That said, “We’re going to offer some limited daylight hours” for artist Lisa Ellison’s art exhibit at Gallery 610 to conclude. But musical events, such as Jazz with Yaz — saxophone soloist Yasuo Ishikawa’s concerts on Wednesday evenings — are being postponed for the next two weeks.
“We’re still sorting through the details,” Oakland said.
Cie Hoover, who has a solo art exhibit scheduled, as well as an album-release concert with his wife, Karisa Hoover (together, they’re the folk/indie-rock group You Knew Me When), has been affected by the temporary closure: Although Hoover’s exhibit will open Sept. 5, his meet-and-greet has been pushed back until Sept. 9.
“Contact tracers are working on tracing whatever the community gathering was,” Oakland said. “No one’s contacted us about it, which tells me the transmissions didn’t take place here, so that’s a good thing. We’ll have to step back and sift through our model and make sure the pause button is good.”
Already, the Courtyard at 610 had been following local health protocols; parties were required to book widely spaced tables; beverages were offered in cans to minimize contact between servers and imbibers. “I really hope Ouray County can come up with a plan to reel this in and contain it,” Oakland said. “I’ve been hearing that community members affected have been contacting each other and letting others know that they tested positive. The one really good side of this is that people seem to be working together, spreading the word.”
You Knew Me When managed a musical tour this summer. “It was supposed to be from two to five months,” Cie Hoover said. “It ended up being 2-5 weeks. It was a lot of driving for six or seven shows in North Carolina, Nashville, with a stop through Karisa’s hometown in Iowa (among other places) before returning home to Ouray. “There was a lot of hand-sanitizer and mask-wearing,” Hoover said. “It’s one of those interesting things: you want people to come to your show, but you don’t want that many people.
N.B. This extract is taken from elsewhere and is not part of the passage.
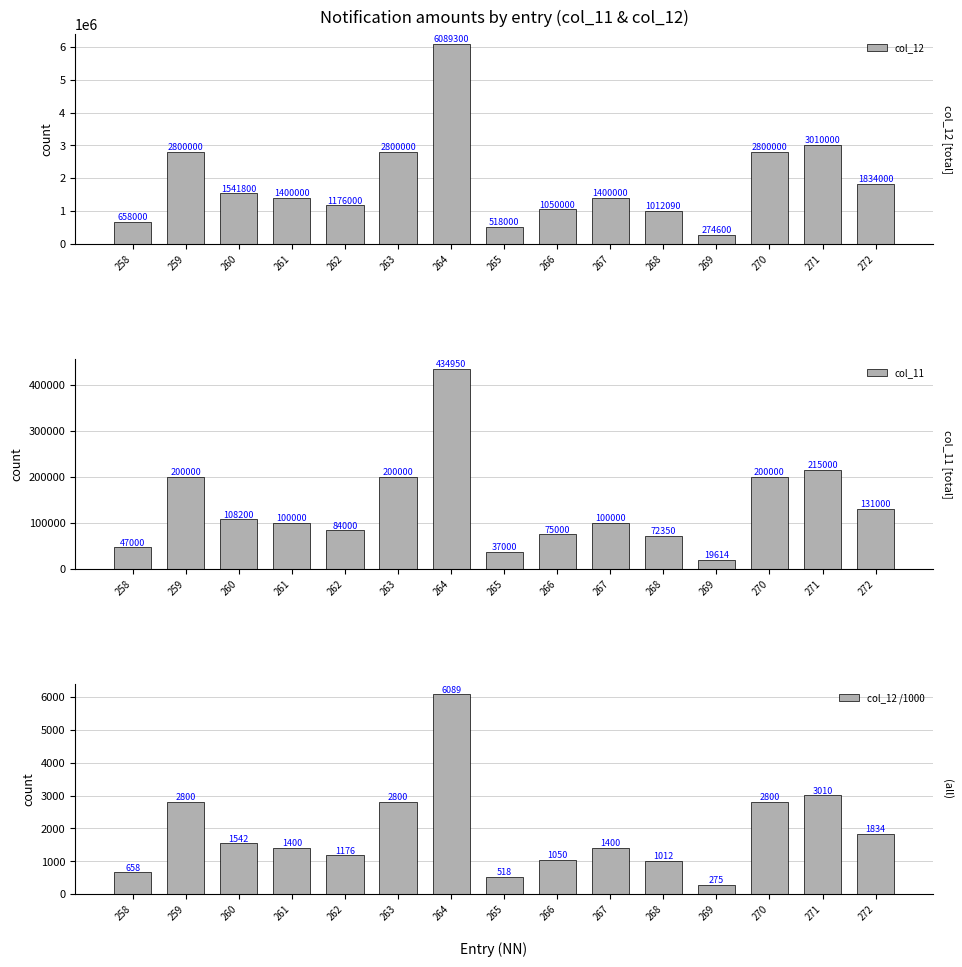

What is the difference between the col_12 values at 268 and 267?

387910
This is absolutely one of these things that everyone in the entertainment industry is dealing with right now. We’ll take what we can get.”
Oakland is optimistic about cultural programming returning soon (after all, this pause is voluntary). “A few days’ breather isn’t the worst,” she said. “We’ll take September as it comes, weather-wise and health-wise.”
Jazz with Yaz “will return through the end of the month and possibly into October, weather permitting,” Oakland added. A classical guitar performance on Sept. 4 “will be the first event when we open the Courtyard again, assuming all is well. ArtBar is still scheduled in the Sherbino Theater, with a virtual option.
We do have a lot planned,” she went on. “I’m really proud of how we’ve found a way to continue offering events in a safe manner. If we’ve gained nothing else from this experience, I think it’s caused people to really appreciate the arts in their community. I hope that continues once we get past this.”